I swung by the private view of the new Contemporary Art Iraq exhibition on Thursday evening not really knowing what to expect. Sometimes I like to do that: bob along to see something I know nothing about in advance, just so I don't have any preconceptions. The last thing I expected was to be met by the smell of incense as I climbed the steep Cornerhouse stairs; the next last thing I expected was that the Iraqi government would start following me on Twitter after I mentioned the preview in passing. (They've since stopped following me, for which I'm quite relieved.)

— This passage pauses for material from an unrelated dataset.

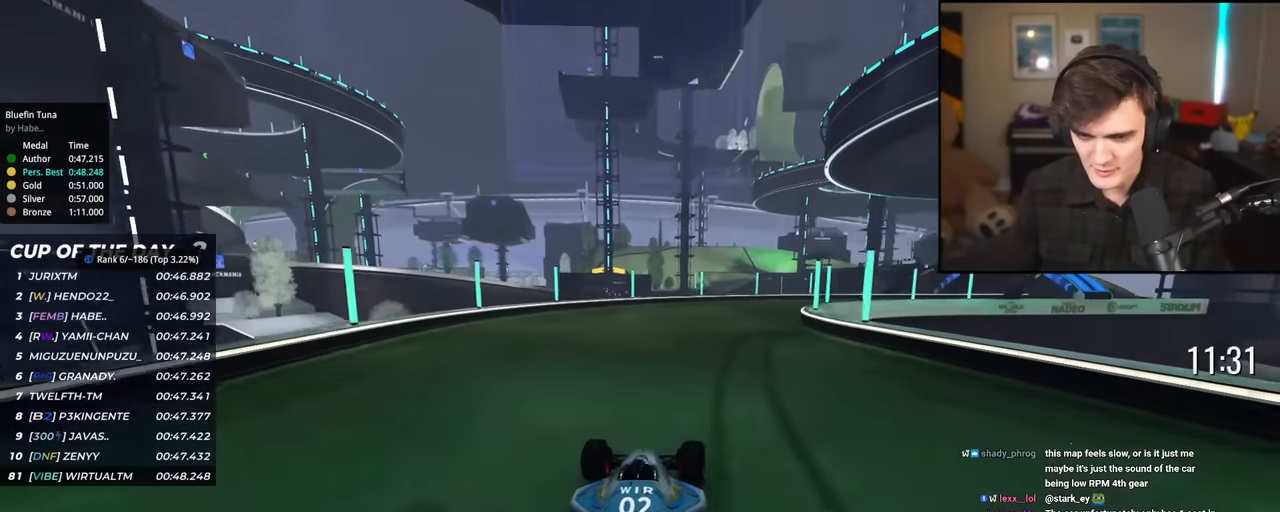
{"keys": ["right", "up"], "events": []}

The blurb informs me that this is "the first comprehensive UK exhibition of new and recent contemporary art from Iraq since the first Gulf War" and features 19 Iraq-based artists. The galleries are categorised into "Of Time And Tradition", "The Changing City" and "Protest", and the works range from soundscape and video through scuplture and installation to painting and photography.
It was the photographic work that struck me the most. In Gallery 1, Bhrhm Taib H Ameen's highly saturated but almost soft focus full-length portraits of the same man adopting various positions while wearing different ethnic dress highlight the various cultures attempting to live side by side in the fragmented country.
In Gallery 2, I very much enjoyed Qalat by Bitwen Ali Hamad, which documents a man as he traverses a town with a leaking bucket, watched with curiosity by children, soldiers and other people just wandering down the street behind him. It reminded me of the Rosemarie Castoro work at the Whitworth's Subversive Spaces show last year and the first frame is really powerful, overexposed and distorting in the heat and bright light so the man with the bucket is like an alien silhouette.
On the top floor, in Gallery 3, Jamal Penjweny has captured people of all ages and backgrounds mid-jump, in a series called Iraq Is Flying (pictured). Everyone looks happy and carefree, perhaps not jumping for joy, but at least rising above the difficulties of life in modern-day Iraq.